Le long de la frontière nord, une guerre de positions entre l’état islamique et les rebelles.   

Pas d’offensive majeure, mais des combats sporadiques et quasi-quotidiens. Jihadistes de l’Etat islamique et rebelles se livrent à une guerre de positions dans la région située entre Alep et la frontière turque. L’hiver dernier, une coalition d’une quinzaine de groupes rebelles affiliés à l’Armée syrienne libre, soutenus par des tirs d’artillerie de l’armée turque, était parvenue à s’emparer d’une dizaine de villages contrôlés par l’EI.

Ils avaient ensuite poursuivi leur progression, jusqu’à s’emparer de Al-Ra’i et menacer Dabiq, une bourgade où, selon la vision eschatologique de Daech, doit se dérouler la «bataille finale» entre Occidentaux et musulmans.
L’objectif des rebelles était surtout de s’approcher de Manbij, fief de l’EI. Mais les jihadistes ont contre-attaqué et repris la plupart des villages qu’ils avaient perdus. «Ce n’est pas compliqué, on a reculé à partir du moment où la coalition a arrêté de nous soutenir et de bombarder les positions de Daech», affirme un responsable de Nourreddine al-Zinki, l’une des brigades impliquées.

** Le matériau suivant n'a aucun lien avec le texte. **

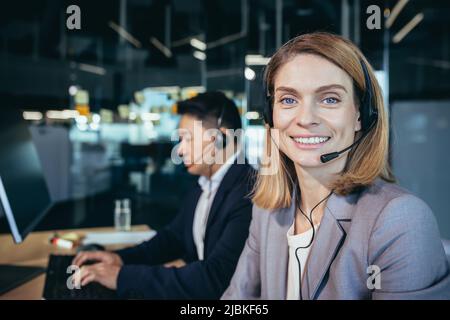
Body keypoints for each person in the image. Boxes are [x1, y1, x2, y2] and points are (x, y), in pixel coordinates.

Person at [222, 32, 450, 300]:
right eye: (288, 100)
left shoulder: (399, 220)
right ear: (270, 115)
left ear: (360, 116)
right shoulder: (268, 213)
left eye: (330, 99)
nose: (306, 118)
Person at [73, 91, 255, 299]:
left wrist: (123, 277)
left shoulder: (248, 193)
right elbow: (172, 238)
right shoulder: (203, 185)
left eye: (188, 139)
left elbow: (214, 278)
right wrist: (118, 259)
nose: (179, 151)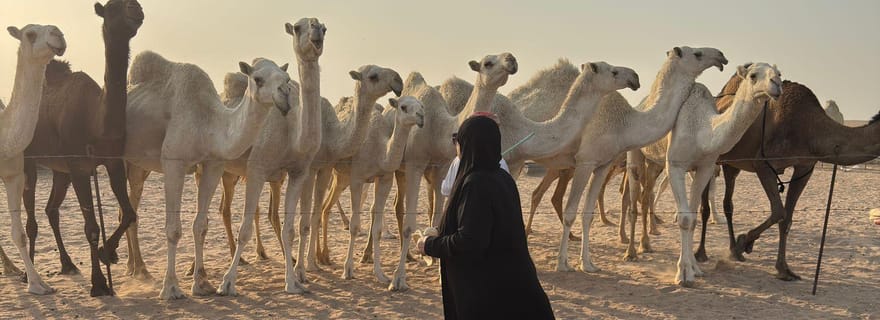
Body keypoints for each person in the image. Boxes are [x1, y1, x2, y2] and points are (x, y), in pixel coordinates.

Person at [418, 115, 554, 320]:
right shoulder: (503, 178)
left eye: (458, 140)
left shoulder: (476, 184)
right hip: (516, 289)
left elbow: (470, 241)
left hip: (490, 298)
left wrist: (429, 245)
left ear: (466, 144)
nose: (456, 146)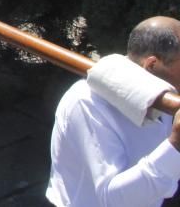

Depuis, les lignes de front sont globalement figées. «L’EI est trop occupé à Manbij pour relancer des assauts dans cette zone», explique Thomas Pierret, maître de conférences à l’université d’Edimbourg. La région est également convoitée par les Kurdes. Leur principal objectif est d’unifier le Rojava, les territoires qu’ils revendiquent en Syrie, et qui vont d’Afrin, dans l’ouest, jusqu’à la frontière irakienne, à l’est. Un plan violemment rejeté par la Turquie, qui refuse l’instauration d’un large territoire kurde autonome le long de sa frontière.